Gloves Are Not a Replacement for Clean Hands
Gloves give the false impression of providing a reliable, impermeable barrier. However, in reality, gloves can become contaminated just as easily as bare hands through patient contact, environmental surfaces, or improper donning and doffing. This means that wearing gloves does not eliminate the need for hand hygiene, and using them as a substitute can actually increase the risk of pathogen transmission when they are worn across multiple interactions without being changed.
So, when should gloves actually be worn? The WHO recommends gloves in these situations:
- When anticipating contact with blood or body fluids
- If touching mucous membranes or non-intact skin
- When handling contaminated items or surfaces
- When performing vascular access procedures
- If the patient has a known or suspected infection requiring contact precautions
Conversely, the WHO does NOT recommend the use of gloves when:
- Taking a patient’s blood pressure or pulse
- Administering intramuscular or subcutaneous injections (unless blood contact is anticipated)
- Transporting patients
- Distributing oral medications
- Touching intact skin
- Handling food, paperwork, or equipment not associated with a contaminated procedure
Wearing gloves for these low-risk activities generates waste without reducing infections. However, it’s worth noting that skipping gloves does not mean skipping infection prevention entirely, and that hand hygiene before and after every patient encounter remains non-negotiable.
Hand Hygiene is the Cornerstone
Since the transmission of pathogens in healthcare is driven primarily by contact, hand hygiene remains the most effective tool available for reducing infections for both patients and healthcare workers.
The WHO’s 5 Moments for Hand Hygiene outline exactly when that must occur: before touching a patient, before a clean or aseptic procedure, after exposure to body fluids, after touching a patient, and after touching the patient’s surroundings. These moments apply at every patient interaction, from the most complex procedure to the most routine task, and they apply whether or not gloves are worn.
Better Care, Less Waste
Electronic hand hygiene monitoring systems like SwipeSense can play a useful role in reducing unnecessary glove use. When clinicians consistently perform hand hygiene at the right moments, gloves are less likely to be used as a stand-in for clean hands and are more likely to be reserved for the situations that actually call for them. In addition, real-time compliance data, voice reminders, and unit-level feedback keep hand hygiene front of mind in ways that also reinforce appropriate glove use.

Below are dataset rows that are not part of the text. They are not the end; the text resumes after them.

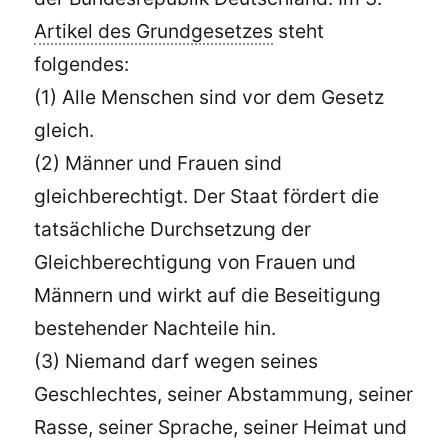
Artikel des Grundgesetzes
steht
folgendes:
(1) Alle Menschen sind vor dem Gesetz
gleich.
(2) Männer und Frauen sind
gleichberechtigt. Der Staat fördert die
tatsächliche Durchsetzung der
Gleichberechtigung von Frauen und
Männern und wirkt auf die Beseitigung
bestehender Nachteile hin.
(3) Niemand darf wegen seines
Geschlechtes, seiner Abstammung, seiner
Rasse, seiner Sprache, seiner Heimat und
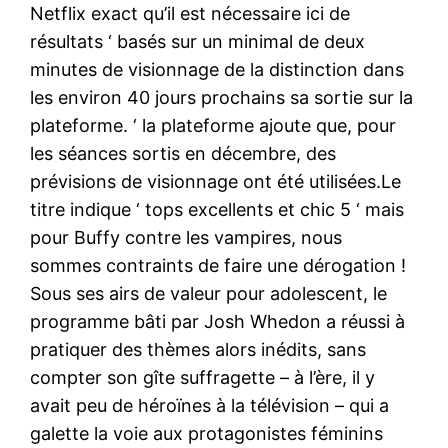
Netflix exact qu’il est nécessaire ici de
résultats ‘ basés sur un minimal de deux
minutes de visionnage de la distinction dans
les environ 40 jours prochains sa sortie sur la
plateforme. ‘ la plateforme ajoute que, pour
les séances sortis en décembre, des
prévisions de visionnage ont été utilisées.Le
titre indique ‘ tops excellents et chic 5 ‘ mais
pour Buffy contre les vampires, nous
sommes contraints de faire une dérogation !
Sous ses airs de valeur pour adolescent, le
programme bâti par Josh Whedon a réussi à
pratiquer des thèmes alors inédits, sans
compter son gîte suffragette – à l’ère, il y
avait peu de héroïnes à la télévision – qui a
galette la voie aux protagonistes féminins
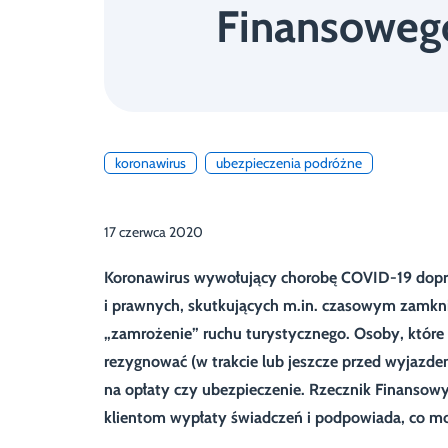
Finansoweg
koronawirus
ubezpieczenia podróżne
17 czerwca 2020
Koronawirus wywołujący chorobę COVID-19 dopro
i prawnych, skutkujących m.in. czasowym zamkni
„zamrożenie” ruchu turystycznego. Osoby, które 
rezygnować (w trakcie lub jeszcze przed wyjazde
na opłaty czy ubezpieczenie. Rzecznik Finansow
klientom wypłaty świadczeń i podpowiada, co mogą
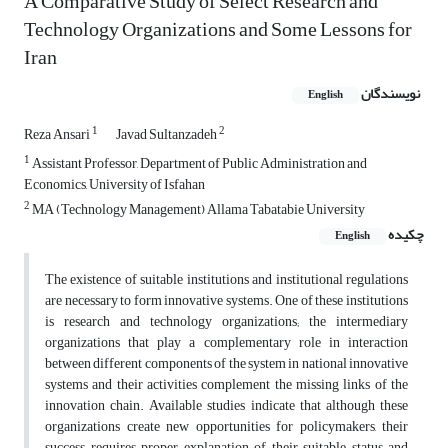
A Comparative Study of Select Research and
Technology Organizations and Some Lessons for
Iran
نویسندگان
English
1
2
Reza Ansari
Javad Sultanzadeh
1
Assistant Professor, Department of Public Administration and
Economics, University of Isfahan
2
MA (Technology Management) Allama Tabatabie University
چکیده
English
The existence of suitable institutions and institutional regulations
are necessary to form innovative systems. One of these institutions
is research and technology organizations; the intermediary
organizations that play a complementary role in interaction
between different components of the system in national innovative
systems and their activities complement the missing links of the
innovation chain. Available studies indicate that although these
organizations create new opportunities for policymakers, their
success requires proper explanation of their suitable status and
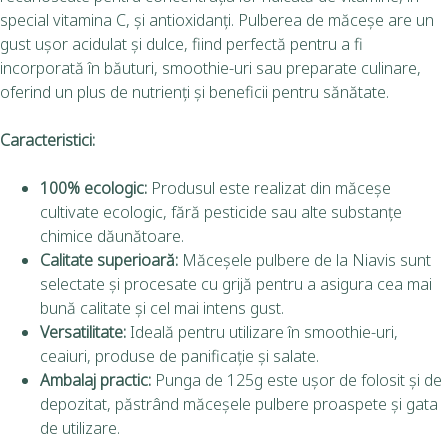
special vitamina C, și antioxidanți. Pulberea de măceșe are un
gust ușor acidulat și dulce, fiind perfectă pentru a fi
incorporată în băuturi, smoothie-uri sau preparate culinare,
oferind un plus de nutrienți și beneficii pentru sănătate.
Caracteristici:
100% ecologic:
Produsul este realizat din măceșe
cultivate ecologic, fără pesticide sau alte substanțe
chimice dăunătoare.
Calitate superioară:
Măceșele pulbere de la Niavis sunt
selectate și procesate cu grijă pentru a asigura cea mai
bună calitate și cel mai intens gust.
Versatilitate:
Ideală pentru utilizare în smoothie-uri,
ceaiuri, produse de panificație și salate.
Ambalaj practic:
Punga de 125g este ușor de folosit și de
depozitat, păstrând măceșele pulbere proaspete și gata
de utilizare.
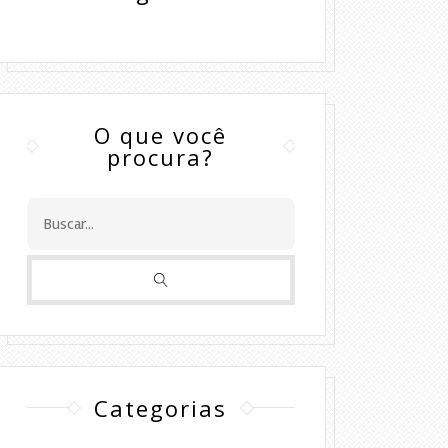
O que você
procura?
Categorias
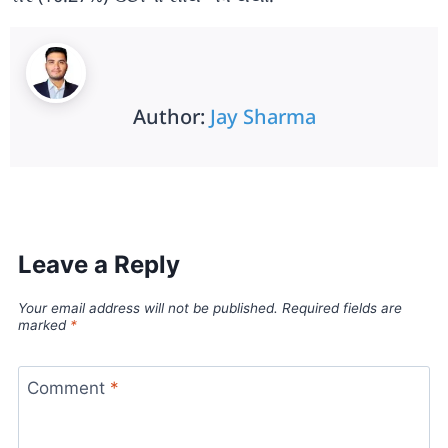
Author:
Jay Sharma
Leave a Reply
Your email address will not be published.
Required fields are
marked
*
Comment
*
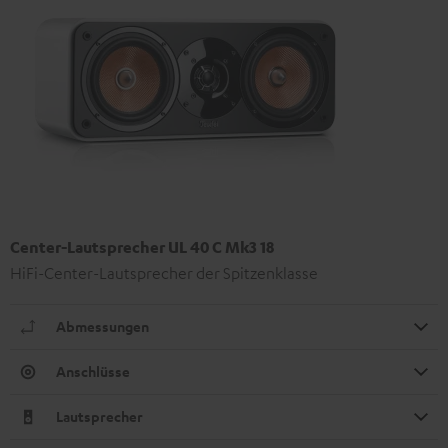
Center-Lautsprecher UL 40 C Mk3 18
HiFi-Center-Lautsprecher der Spitzenklasse
Abmessungen
Anschlüsse
Lautsprecher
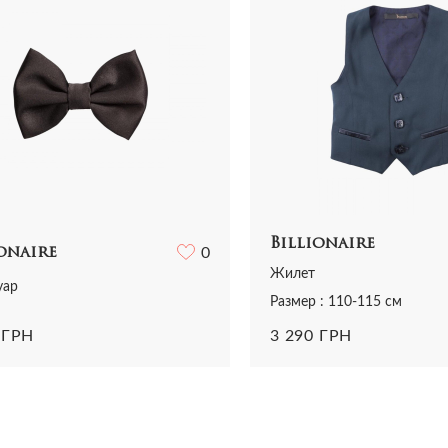
Billionaire
onaire
0
Жилет
уар
Размер : 110-115 см
 ГРН
3 290 ГРН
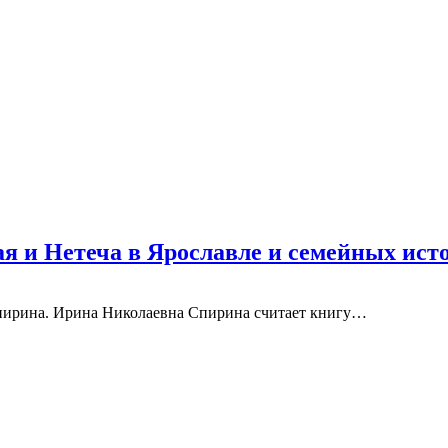
 и Нетеча в Ярославле и семейных исто
Спирина. Ирина Николаевна Спирина считает книгу…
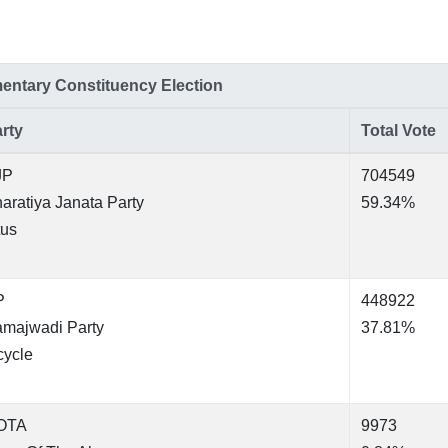
mentary Constituency Election
rty
Total Vote
JP
704549
aratiya Janata Party
59.34%
tus
P
448922
majwadi Party
37.81%
cycle
OTA
9973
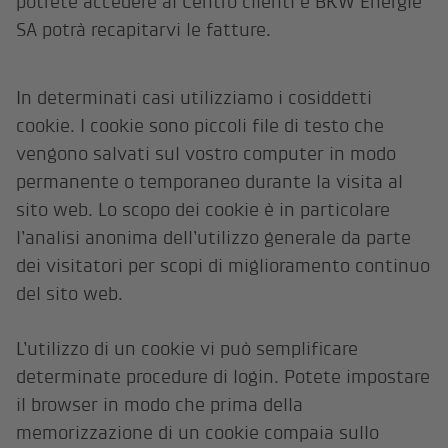
potrete accedere al Centro clienti e BKW Energie
SA potrà recapitarvi le fatture.
In determinati casi utilizziamo i cosiddetti
cookie. I cookie sono piccoli file di testo che
vengono salvati sul vostro computer in modo
permanente o temporaneo durante la visita al
sito web. Lo scopo dei cookie è in particolare
l’analisi anonima dell’utilizzo generale da parte
dei visitatori per scopi di miglioramento continuo
del sito web.
L’utilizzo di un cookie vi può semplificare
determinate procedure di login. Potete impostare
il browser in modo che prima della
memorizzazione di un cookie compaia sullo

Earth Day is a useful reflection point to consider the use (or misuse) of resources in healthcare. Reducing unnecessary glove use is about directing resources toward interventions rooted in evidence rather than assumptions or habits.
Consistent hand hygiene, paired with the appropriate use of gloves, provides better protection for patients and generates less waste than reflexive, wasteful alternatives. That is a meaningful win for patient safety, operational efficiency, and the environment.